→ **Task to complete**:
Can you sum up the forum thread about skipping a grandparent's funeral in two sentences?

→ **Provided passage**:
· · · · ·
Anyway I didn't go, I was invited but I didn't want to be fake. I didn't mourn him because I hardly knew him. I also didn't see why I should sit and listen to what a great man he was when he'd left us grandkids to fend for ourselves.

Wouldn't even have a clue of my grandmothers still alive tbh.

I put my own feelings and needs first and you shouldn't feel guilty or bad about that x

nosswith · 04/11/2020 15:44

Don't go, you don't want to and someone else who had a relationship with your grandfather can go instead.

Woui · 04/11/2020 16:01

I didn't go to my nans funeral just because I don't like funerals and wasn't particularly close to her.
· · · · ·
→ **Dataset records**:
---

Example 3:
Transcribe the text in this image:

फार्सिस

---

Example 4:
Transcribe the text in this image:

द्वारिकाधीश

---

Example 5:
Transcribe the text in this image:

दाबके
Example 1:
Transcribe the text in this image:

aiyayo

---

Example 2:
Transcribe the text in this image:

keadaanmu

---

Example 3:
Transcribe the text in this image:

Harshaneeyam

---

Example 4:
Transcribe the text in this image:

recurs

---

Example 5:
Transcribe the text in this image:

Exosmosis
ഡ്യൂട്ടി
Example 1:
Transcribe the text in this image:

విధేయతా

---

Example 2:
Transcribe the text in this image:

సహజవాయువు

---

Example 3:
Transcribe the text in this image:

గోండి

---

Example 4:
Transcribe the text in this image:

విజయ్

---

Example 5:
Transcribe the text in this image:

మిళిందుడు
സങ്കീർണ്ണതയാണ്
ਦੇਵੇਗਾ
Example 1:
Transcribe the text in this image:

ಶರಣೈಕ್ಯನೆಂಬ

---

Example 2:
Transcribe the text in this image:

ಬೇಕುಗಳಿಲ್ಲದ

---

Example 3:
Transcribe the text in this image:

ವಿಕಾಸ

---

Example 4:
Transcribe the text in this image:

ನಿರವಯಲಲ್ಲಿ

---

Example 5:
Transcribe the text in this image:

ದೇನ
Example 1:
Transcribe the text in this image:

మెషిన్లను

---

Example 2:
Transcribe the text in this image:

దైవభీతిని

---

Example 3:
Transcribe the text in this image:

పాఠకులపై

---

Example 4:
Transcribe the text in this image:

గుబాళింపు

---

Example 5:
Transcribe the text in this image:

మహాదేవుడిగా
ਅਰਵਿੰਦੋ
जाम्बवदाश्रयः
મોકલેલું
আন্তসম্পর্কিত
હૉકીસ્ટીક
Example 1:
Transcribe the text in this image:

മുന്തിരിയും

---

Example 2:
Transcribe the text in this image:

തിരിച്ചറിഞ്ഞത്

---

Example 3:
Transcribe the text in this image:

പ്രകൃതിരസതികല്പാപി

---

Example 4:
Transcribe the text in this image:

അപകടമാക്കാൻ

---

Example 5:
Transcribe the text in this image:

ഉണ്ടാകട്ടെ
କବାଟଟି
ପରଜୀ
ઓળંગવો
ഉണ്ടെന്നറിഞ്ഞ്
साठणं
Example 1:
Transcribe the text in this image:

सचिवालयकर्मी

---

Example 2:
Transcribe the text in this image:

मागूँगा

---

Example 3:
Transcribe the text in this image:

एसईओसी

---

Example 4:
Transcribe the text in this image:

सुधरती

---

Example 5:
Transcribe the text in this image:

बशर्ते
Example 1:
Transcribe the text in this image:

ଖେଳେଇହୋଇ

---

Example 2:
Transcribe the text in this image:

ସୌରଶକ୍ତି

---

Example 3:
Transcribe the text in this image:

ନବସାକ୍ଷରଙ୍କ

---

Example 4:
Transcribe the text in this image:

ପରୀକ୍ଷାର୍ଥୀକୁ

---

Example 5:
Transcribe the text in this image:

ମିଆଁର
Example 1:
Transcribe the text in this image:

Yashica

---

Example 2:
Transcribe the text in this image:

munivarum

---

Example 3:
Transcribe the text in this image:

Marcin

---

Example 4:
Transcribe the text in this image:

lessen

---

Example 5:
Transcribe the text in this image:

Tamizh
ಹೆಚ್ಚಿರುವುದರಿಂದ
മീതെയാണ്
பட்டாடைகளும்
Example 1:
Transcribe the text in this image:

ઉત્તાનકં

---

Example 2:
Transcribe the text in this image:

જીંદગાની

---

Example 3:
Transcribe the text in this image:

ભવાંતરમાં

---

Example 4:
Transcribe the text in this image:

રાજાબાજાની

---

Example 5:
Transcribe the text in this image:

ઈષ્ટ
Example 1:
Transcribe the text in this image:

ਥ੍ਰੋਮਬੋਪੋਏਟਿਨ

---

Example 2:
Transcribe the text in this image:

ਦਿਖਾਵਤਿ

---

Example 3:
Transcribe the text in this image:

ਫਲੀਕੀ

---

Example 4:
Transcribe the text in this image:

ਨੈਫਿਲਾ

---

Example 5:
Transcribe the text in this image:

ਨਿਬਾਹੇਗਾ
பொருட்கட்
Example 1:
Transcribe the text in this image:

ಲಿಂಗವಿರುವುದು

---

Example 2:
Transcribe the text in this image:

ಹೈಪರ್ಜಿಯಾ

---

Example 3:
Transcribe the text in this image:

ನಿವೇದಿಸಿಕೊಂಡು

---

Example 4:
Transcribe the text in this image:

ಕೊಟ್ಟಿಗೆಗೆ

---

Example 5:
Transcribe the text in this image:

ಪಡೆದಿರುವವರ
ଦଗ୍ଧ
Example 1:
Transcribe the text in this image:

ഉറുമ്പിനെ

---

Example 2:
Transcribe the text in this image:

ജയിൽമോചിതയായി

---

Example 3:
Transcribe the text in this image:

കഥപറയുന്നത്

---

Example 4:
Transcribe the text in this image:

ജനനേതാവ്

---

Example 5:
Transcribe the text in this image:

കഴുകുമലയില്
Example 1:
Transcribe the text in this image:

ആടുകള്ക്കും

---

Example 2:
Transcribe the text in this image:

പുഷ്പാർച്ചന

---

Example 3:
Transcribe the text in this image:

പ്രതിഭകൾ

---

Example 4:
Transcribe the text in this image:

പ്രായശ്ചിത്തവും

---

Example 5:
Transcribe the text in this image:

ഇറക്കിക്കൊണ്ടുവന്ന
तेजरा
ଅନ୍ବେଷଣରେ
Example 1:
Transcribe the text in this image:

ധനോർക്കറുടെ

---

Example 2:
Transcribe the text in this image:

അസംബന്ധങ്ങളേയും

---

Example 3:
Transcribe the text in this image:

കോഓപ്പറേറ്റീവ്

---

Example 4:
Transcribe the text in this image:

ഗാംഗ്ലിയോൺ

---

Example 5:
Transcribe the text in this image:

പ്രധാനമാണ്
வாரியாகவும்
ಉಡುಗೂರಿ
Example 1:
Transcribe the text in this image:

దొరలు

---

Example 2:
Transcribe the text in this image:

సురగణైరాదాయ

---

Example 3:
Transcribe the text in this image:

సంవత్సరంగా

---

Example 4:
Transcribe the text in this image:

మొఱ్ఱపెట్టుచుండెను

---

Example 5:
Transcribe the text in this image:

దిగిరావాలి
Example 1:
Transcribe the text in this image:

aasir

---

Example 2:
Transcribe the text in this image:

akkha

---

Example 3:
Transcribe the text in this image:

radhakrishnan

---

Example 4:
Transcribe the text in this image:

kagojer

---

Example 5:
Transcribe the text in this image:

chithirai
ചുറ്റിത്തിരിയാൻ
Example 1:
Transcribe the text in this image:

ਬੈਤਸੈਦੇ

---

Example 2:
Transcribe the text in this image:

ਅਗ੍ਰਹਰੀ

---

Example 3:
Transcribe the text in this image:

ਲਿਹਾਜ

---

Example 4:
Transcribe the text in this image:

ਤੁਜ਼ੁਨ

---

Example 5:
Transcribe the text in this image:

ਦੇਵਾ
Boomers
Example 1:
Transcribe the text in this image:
· · · · ·
→ **Result**:
One poster skipped an invited grandfather's funeral rather than be fake, having hardly known him and not wanting to hear him praised after he'd left the grandkids to fend for themselves, and says there's no need to feel guilty about putting one's own feelings first. Nosswith advises not going because someone who had a relationship with the grandfather can go instead, and Woui says a nan's funeral was skipped out of dislike of funerals and not being particularly close to her.